Analytic Class Incremental Learning for Sound Source Localization with Privacy Protection
Xinyuan Qian, Xianghu Yue, Jiadong Wang, Huiping Zhuang, Haizhou Li
TL;DR
The paper tackles sound source localization (SSL) in a Class Incremental Learning (CIL) setting with privacy protection. It introduces SSL-CIL, which combines an analytic re-alignment step with a recursive, exemplar-free least-squares update to adapt to new DoA classes without revisiting past data, operating on GCC-PHAT–based features ${\bf X}$ and a posterior $p(\theta)$ where $p(\theta)=\exp(-|{\theta}-\dot{\theta}|^2/\sigma^2_{\theta})$ and $\hat{\theta}=\arg\max_\theta \hat{p}(\theta)$. The approach leverages a feature expansion ${\bf X}^{(fe)}$ and derives a closed-form update for the FCN weights via Theorem 1, enabling recursive updates across phases with no data replay. On the SSLR dataset, SSL-CIL achieves $MAE=5.04^{\circ}$ and $ACC=90.9\%$, closely approaching joint training and showing robustness to adverse SNRs.
Abstract
Sound Source Localization (SSL) enabling technology for applications such as surveillance and robotics. While traditional Signal Processing (SP)-based SSL methods provide analytic solutions under specific signal and noise assumptions, recent Deep Learning (DL)-based methods have significantly outperformed them. However, their success depends on extensive training data and substantial computational resources. Moreover, they often rely on large-scale annotated spatial data and may struggle when adapting to evolving sound classes. To mitigate these challenges, we propose a novel Class Incremental Learning (CIL) approach, termed SSL-CIL, which avoids serious accuracy degradation due to catastrophic forgetting by incrementally updating the DL-based SSL model through a closed-form analytic solution.
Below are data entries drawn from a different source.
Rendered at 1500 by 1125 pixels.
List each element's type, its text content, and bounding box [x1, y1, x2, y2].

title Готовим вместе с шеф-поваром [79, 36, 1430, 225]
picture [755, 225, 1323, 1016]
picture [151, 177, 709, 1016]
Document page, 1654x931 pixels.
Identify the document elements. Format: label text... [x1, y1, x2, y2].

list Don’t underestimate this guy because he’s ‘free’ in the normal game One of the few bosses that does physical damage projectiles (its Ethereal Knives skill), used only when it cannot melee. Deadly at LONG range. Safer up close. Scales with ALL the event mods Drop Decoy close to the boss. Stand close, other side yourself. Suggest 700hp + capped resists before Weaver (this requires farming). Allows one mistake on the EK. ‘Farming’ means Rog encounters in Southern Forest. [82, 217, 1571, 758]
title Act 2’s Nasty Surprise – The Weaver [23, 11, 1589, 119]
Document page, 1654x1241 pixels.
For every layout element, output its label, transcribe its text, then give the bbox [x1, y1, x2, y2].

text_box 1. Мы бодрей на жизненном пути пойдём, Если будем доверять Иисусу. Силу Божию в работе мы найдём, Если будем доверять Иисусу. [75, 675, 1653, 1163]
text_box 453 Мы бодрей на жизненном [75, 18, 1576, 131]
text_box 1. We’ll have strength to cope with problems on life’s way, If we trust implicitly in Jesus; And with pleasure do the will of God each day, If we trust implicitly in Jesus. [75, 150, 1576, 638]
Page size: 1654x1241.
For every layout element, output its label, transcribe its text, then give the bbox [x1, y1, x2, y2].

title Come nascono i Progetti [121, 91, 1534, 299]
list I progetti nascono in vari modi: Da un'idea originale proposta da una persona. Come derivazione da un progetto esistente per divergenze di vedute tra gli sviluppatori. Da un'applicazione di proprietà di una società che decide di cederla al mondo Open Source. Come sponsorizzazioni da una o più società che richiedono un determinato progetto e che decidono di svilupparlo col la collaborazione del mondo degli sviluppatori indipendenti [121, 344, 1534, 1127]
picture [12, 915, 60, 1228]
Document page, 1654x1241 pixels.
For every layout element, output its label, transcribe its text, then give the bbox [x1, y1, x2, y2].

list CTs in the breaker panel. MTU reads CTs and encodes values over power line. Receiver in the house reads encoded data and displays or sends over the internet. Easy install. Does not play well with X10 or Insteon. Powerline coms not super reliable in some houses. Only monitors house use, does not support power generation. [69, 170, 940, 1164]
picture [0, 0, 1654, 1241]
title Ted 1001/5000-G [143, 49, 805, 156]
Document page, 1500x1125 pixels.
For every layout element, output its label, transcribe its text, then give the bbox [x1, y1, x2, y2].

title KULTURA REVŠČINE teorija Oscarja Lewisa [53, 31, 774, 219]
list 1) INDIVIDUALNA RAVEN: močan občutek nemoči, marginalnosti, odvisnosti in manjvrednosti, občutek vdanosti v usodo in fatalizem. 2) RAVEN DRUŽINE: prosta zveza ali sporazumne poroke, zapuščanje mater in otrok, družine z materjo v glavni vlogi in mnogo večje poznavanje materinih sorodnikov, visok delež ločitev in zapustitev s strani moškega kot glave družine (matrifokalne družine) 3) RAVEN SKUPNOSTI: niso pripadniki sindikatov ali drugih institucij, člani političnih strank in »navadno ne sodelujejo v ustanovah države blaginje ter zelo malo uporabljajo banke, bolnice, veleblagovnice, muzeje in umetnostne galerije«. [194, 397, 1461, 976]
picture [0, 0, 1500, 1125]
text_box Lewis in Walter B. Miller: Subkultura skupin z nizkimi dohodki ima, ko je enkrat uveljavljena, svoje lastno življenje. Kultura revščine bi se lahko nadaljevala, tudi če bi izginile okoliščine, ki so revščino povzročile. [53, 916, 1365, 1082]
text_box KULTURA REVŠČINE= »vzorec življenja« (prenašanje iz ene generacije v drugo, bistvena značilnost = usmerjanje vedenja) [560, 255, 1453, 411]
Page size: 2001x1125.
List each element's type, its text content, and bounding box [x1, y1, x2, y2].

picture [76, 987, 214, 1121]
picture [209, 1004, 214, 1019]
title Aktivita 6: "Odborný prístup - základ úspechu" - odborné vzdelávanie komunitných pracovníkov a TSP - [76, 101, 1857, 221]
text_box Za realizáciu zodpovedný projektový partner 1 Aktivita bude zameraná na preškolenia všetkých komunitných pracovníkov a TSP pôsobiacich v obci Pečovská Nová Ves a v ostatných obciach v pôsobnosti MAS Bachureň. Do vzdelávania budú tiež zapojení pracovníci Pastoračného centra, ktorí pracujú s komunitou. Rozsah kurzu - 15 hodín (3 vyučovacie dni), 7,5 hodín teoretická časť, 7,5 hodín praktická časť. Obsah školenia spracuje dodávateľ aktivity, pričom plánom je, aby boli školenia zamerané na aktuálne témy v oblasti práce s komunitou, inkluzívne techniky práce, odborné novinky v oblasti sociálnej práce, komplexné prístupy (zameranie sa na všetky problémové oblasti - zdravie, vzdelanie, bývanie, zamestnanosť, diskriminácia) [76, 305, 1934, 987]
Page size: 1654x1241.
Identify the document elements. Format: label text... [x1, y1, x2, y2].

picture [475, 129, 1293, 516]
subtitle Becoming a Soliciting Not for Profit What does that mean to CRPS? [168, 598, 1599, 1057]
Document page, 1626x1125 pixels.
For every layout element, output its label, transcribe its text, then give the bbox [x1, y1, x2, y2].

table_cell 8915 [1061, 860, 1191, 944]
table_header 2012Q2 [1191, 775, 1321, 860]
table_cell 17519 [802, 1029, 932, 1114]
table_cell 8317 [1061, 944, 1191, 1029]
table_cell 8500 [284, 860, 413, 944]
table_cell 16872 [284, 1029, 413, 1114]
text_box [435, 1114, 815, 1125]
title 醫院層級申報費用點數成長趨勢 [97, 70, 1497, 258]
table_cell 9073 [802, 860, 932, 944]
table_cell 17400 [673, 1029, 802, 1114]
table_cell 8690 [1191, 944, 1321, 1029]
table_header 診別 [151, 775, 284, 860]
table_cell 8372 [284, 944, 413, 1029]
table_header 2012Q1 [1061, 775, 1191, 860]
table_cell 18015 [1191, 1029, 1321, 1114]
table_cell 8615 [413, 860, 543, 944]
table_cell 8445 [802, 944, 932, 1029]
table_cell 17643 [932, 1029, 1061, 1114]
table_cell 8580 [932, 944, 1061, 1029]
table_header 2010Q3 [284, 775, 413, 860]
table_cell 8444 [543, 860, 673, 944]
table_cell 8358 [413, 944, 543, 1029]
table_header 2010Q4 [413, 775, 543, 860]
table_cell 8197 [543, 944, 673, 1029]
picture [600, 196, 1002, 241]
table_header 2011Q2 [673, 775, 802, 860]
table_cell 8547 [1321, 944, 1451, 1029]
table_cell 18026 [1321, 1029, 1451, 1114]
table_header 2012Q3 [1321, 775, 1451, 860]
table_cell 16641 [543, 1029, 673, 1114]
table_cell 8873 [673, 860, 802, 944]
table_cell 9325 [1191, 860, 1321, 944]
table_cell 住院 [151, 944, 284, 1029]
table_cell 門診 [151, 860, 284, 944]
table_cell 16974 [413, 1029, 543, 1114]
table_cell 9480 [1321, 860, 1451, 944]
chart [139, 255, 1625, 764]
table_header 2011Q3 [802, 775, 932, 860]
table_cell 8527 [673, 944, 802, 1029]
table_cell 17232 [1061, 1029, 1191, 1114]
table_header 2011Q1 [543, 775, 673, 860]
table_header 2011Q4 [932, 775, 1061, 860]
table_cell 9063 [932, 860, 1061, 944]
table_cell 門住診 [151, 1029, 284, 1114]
In particular, data privacy is ensured since the learning process does not revisit any historical data (exemplar-free), which is more suitable for smart home scenarios. Empirical results in the public SSLR dataset demonstrate the superior performance of our proposal, achieving a localization accuracy of 90.9%, surpassing other competitive methods.